The latest US CPI data came in slightly softer than expected at 2.8%, increasing speculation that the Federal Reserve will hold rates steady at its March meeting. This contrasts with the aggressive rate-hiking cycle we saw back in 2022 and 2023, which previously weighed on gold prices. As a yield-less asset, gold tends to perform well when interest rate expectations level off or decline.

Geopolitical tensions are also providing support, with ongoing maritime trade disruptions in the Red Sea creating new supply chain fears. This type of instability historically pushes capital toward perceived safety. We should expect this backdrop to keep a bid under the market for the foreseeable future.

We must also consider the persistent demand from central banks, a trend that has continued since the record-breaking purchases seen in 2022. The latest World Gold Council report for Q4 2025 showed global central banks added a net 290 tonnes to their reserves.
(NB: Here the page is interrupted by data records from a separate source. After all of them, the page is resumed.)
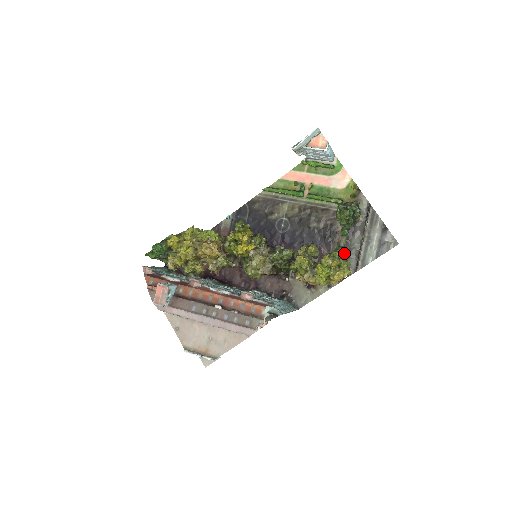
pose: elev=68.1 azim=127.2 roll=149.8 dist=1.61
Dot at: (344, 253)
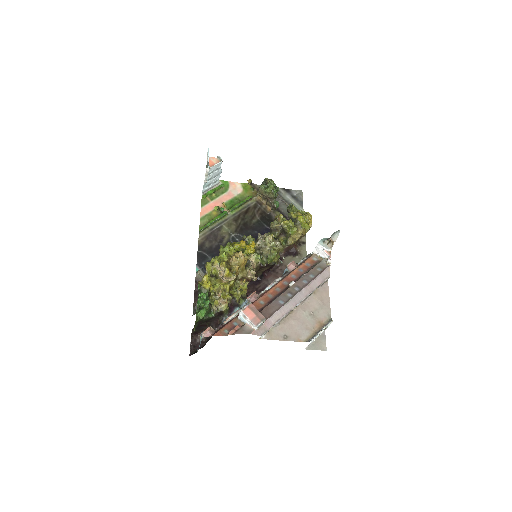
Dot at: (287, 219)
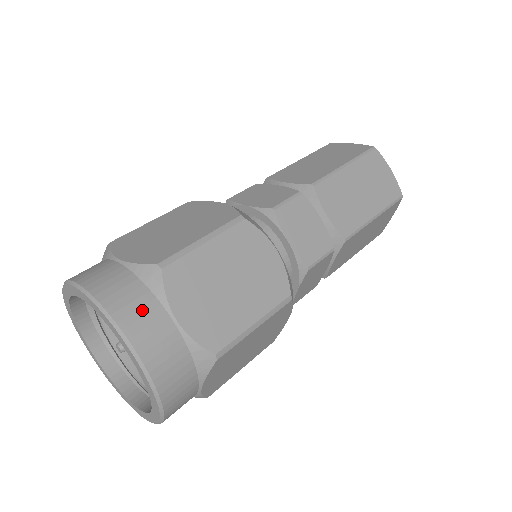
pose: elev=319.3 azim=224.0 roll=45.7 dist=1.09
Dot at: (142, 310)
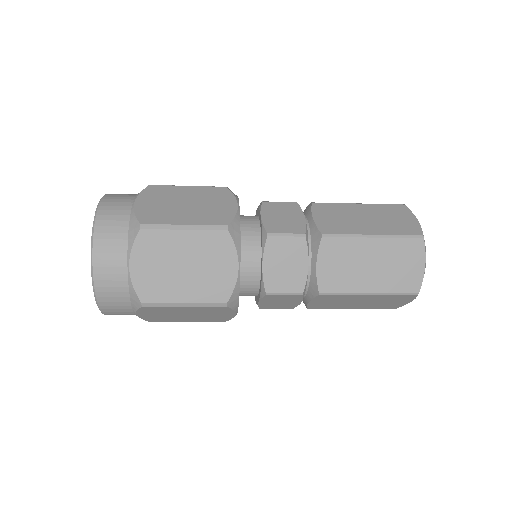
Dot at: occluded
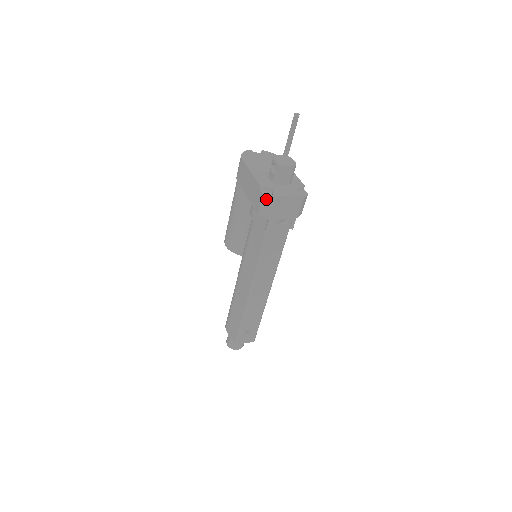
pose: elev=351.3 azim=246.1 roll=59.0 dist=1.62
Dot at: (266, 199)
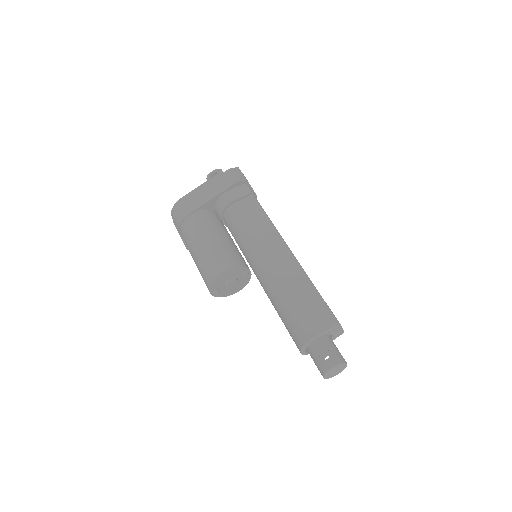
Dot at: (234, 170)
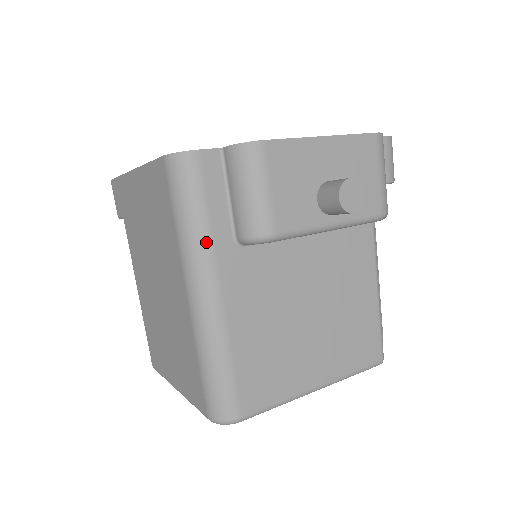
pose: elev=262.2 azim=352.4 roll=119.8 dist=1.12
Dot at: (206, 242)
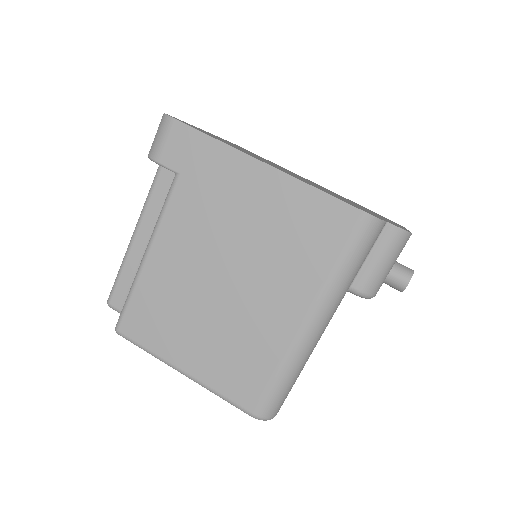
Dot at: (347, 289)
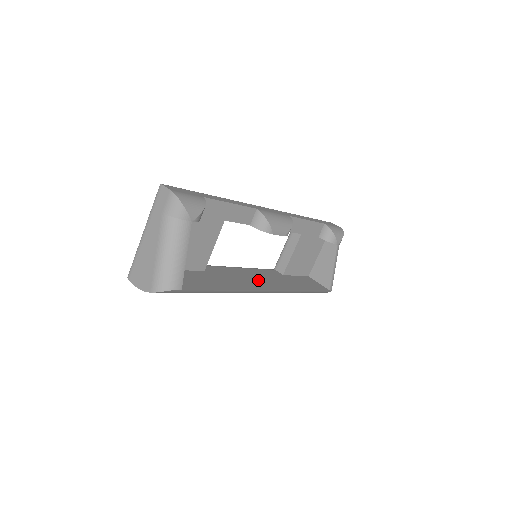
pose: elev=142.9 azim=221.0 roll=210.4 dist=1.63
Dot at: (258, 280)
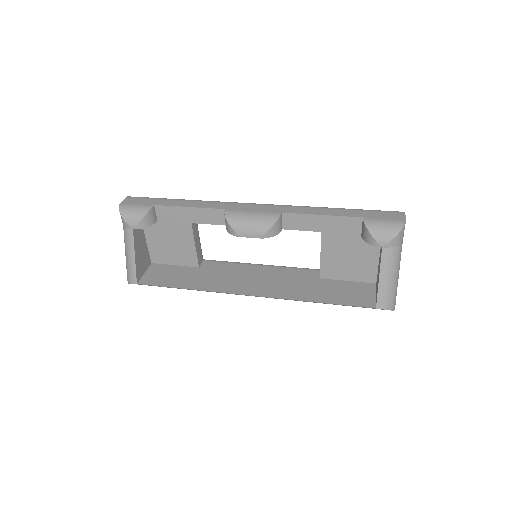
Dot at: (256, 282)
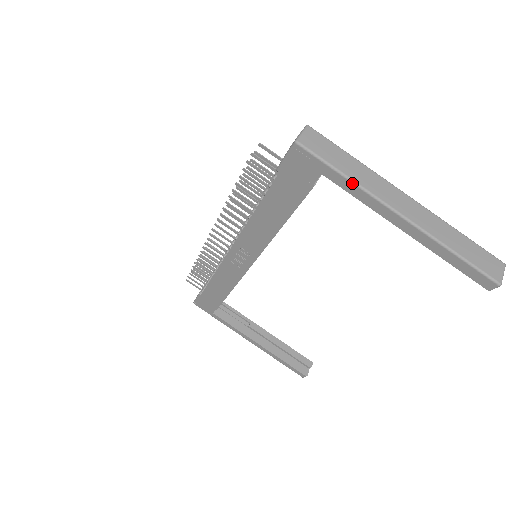
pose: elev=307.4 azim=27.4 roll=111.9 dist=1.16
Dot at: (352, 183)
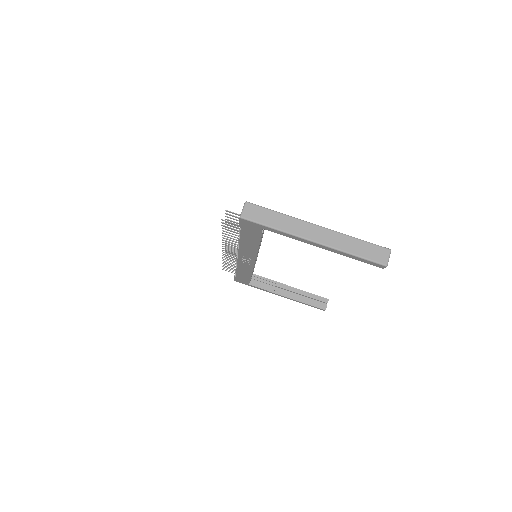
Dot at: (280, 231)
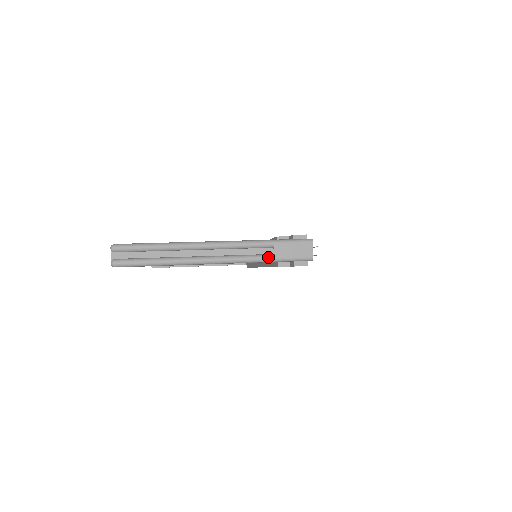
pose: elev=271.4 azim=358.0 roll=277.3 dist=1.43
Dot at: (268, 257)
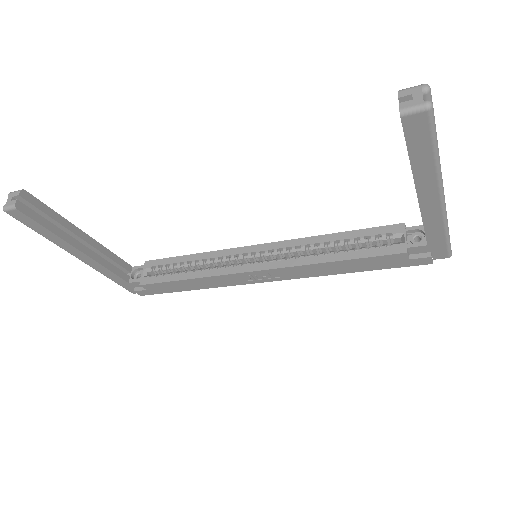
Dot at: occluded
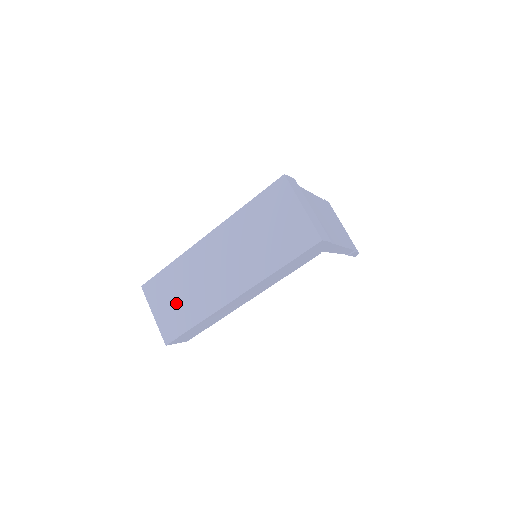
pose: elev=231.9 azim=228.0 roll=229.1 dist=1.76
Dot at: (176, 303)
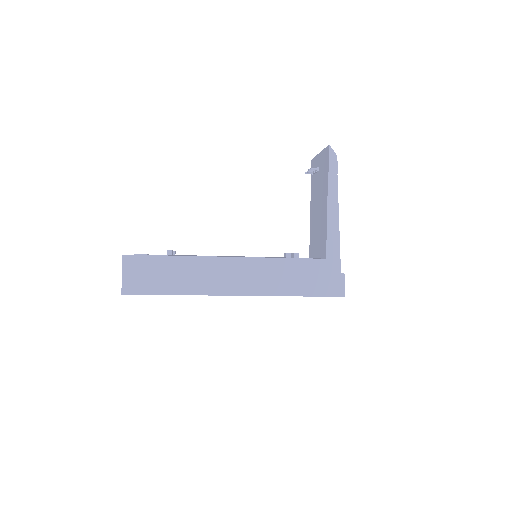
Dot at: occluded
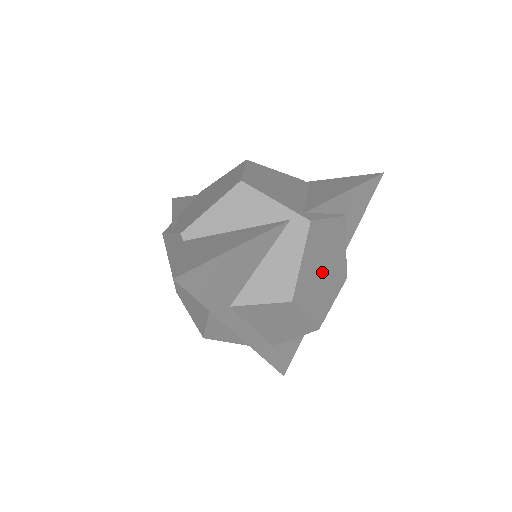
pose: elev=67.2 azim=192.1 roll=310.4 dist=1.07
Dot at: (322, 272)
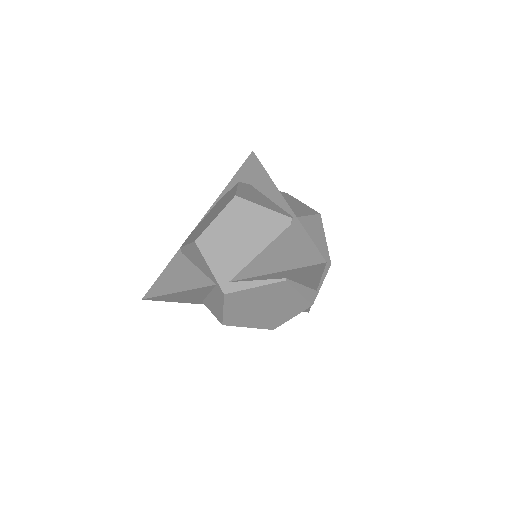
Dot at: (261, 309)
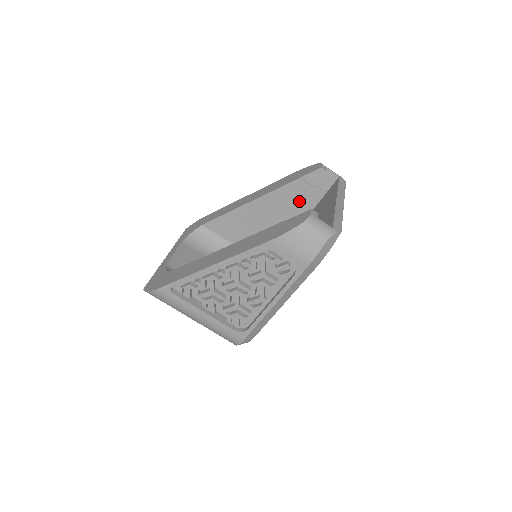
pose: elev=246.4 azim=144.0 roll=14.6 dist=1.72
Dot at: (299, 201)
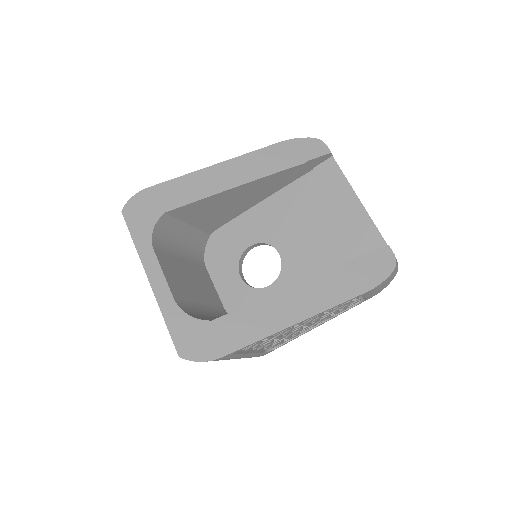
Dot at: (290, 181)
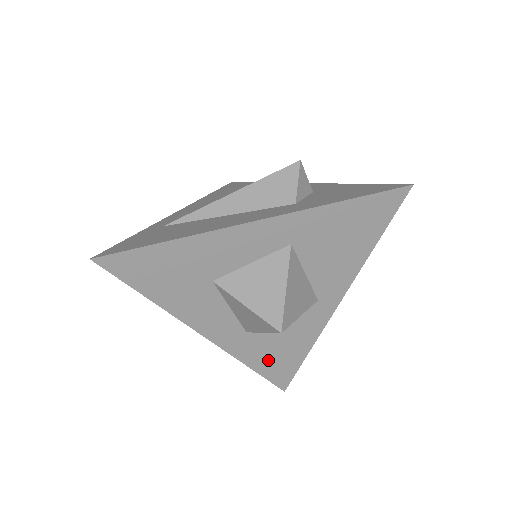
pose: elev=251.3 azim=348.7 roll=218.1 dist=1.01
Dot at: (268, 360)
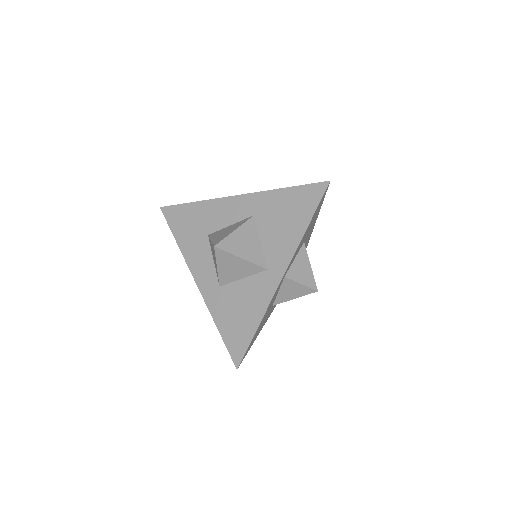
Dot at: (229, 323)
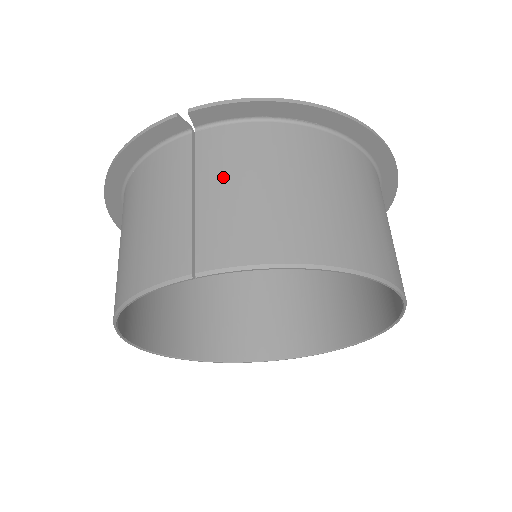
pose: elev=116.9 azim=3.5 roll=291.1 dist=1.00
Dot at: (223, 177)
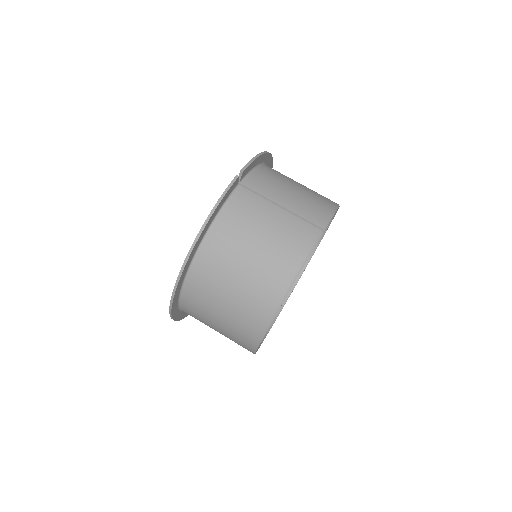
Dot at: (281, 193)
This structural buying provides a strong floor under the gold price, limiting the potential downside.

Given this backdrop, we should look at long-dated call options to capture further upside potential while defining our risk. Implied volatility has ticked up to around 18%, so bull call spreads could be a cost-effective alternative. Alternatively, selling out-of-the-money puts on price dips allows us to collect premium, banking on strong fundamental support.

The US Dollar Index (DXY) has recently slipped below the 102 level, which is a key tailwind for gold. This inverse relationship has been a reliable indicator, as a weaker dollar makes gold cheaper for foreign buyers. We need to monitor the dollar closely, as any surprise strength could be a headwind for our positions.